One glaring issue is pension coverage. More than 60% of Malaysians lack access to any old-age pension scheme, and even those covered often receive inadequate payouts. 3 With an ageing population set to redefine Malaysia’s demographic landscape by 2030, the absence of a comprehensive pension system could lead to widespread economic insecurity. Reforms in social assistance programs, particularly their consolidation under a unified framework, are urgently needed to prevent financial distress among the elderly and vulnerable groups.

Fiscal Management Question

Malaysia’s fiscal health remains a major point of contention. Tax revenues, primarily driven by the Sales and Services Tax (SST), remain below 12% of GDP, which is

alarmingly low compared to regional benchmarks according to the report. This weak revenue base severely constrains the government’s ability to invest in public infrastructure, social services, and economic development.

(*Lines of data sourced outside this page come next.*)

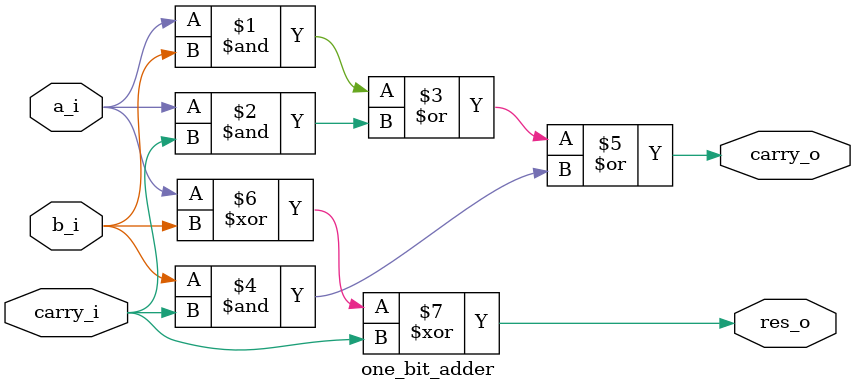
<source format=sv>

module one_bit_adder(
    input logic carry_i,
    input logic a_i,
    input logic b_i,
    output logic res_o,
    output logic carry_o
);

assign carry_o = (a_i & b_i) | (a_i & carry_i) | (b_i & carry_i);
assign res_o = (a_i ^ b_i) ^ carry_i;

endmodule

</source>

To finance its high-income ambitions, Malaysia must confront the politically sensitive but economically necessary decision of expanding its tax base. The reintroduction of the Goods and Services Tax (GST) or broadening personal income tax coverage could provide much-needed fiscal space. Without stronger revenue streams, Malaysia risks accumulating unsustainable debt, thereby jeopardizing long-term economic stability.

A Bottleneck to Progress

Economic growth alone is insufficient if the workforce lacks the skills to match industry demands. Despite an increasing number of graduates, Malaysia faces a growing mismatch between education and employment. The inability to generate sufficient high-skilled jobs threatens to derail progress towards high-income status.

Investment in research and development (R&D) is a key driver of high-tech industry growth, yet Malaysia lags behind in this area. Greater emphasis on automation, innovation, and productivity enhancements could help shift the economy towards higher-value sectors. Additionally, reducing dependency on low-cost foreign labour and reforming vocational education to align with market needs would ensure that Malaysia’s workforce remains competitive in a rapidly evolving global economy.

Moving Forward

Malaysia’s economic future will be shaped by its ability to adapt to emerging technologies. Sectors such as semiconductors, data centres, and environmental sustainability are expected to drive demand for high-skilled labour. Encouraging entrepreneurship and innovation, rather than relying solely on traditional employment pathways, could open new opportunities for economic mobility.

Shifting government spending from subsidies to pensions and well-targeted social assistance programs would enhance economic inclusivity. At the same time, a comprehensive realignment of tertiary education with labour market demands through

expanded vocational training and adult education programs could mitigate skills mismatches and foster a more dynamic workforce.

Finally, Malaysia must undertake substantial fiscal reforms and ensure better coordination of fragmented policy programs, particularly in social protection and SME support. Without these structural adjustments, the aspiration of high-income status may remain perpetually out of reach.

Conclusion

Malaysia’s pursuit of high-income status is a bold ambition, but one that requires careful navigation. Economic growth, while crucial, must be accompanied by deeper structural reforms in investment, taxation, education, and social welfare. However, Malaysia has shown time and again that it possesses the resilience, adaptability, and potential to overcome economic challenges. With strong governance, strategic policy adjustments, and a commitment to long-term economic transformation, the nation can solidify its position among high-income countries. If Malaysia takes the necessary steps today, the dream of a prosperous and equitable future is well within reach.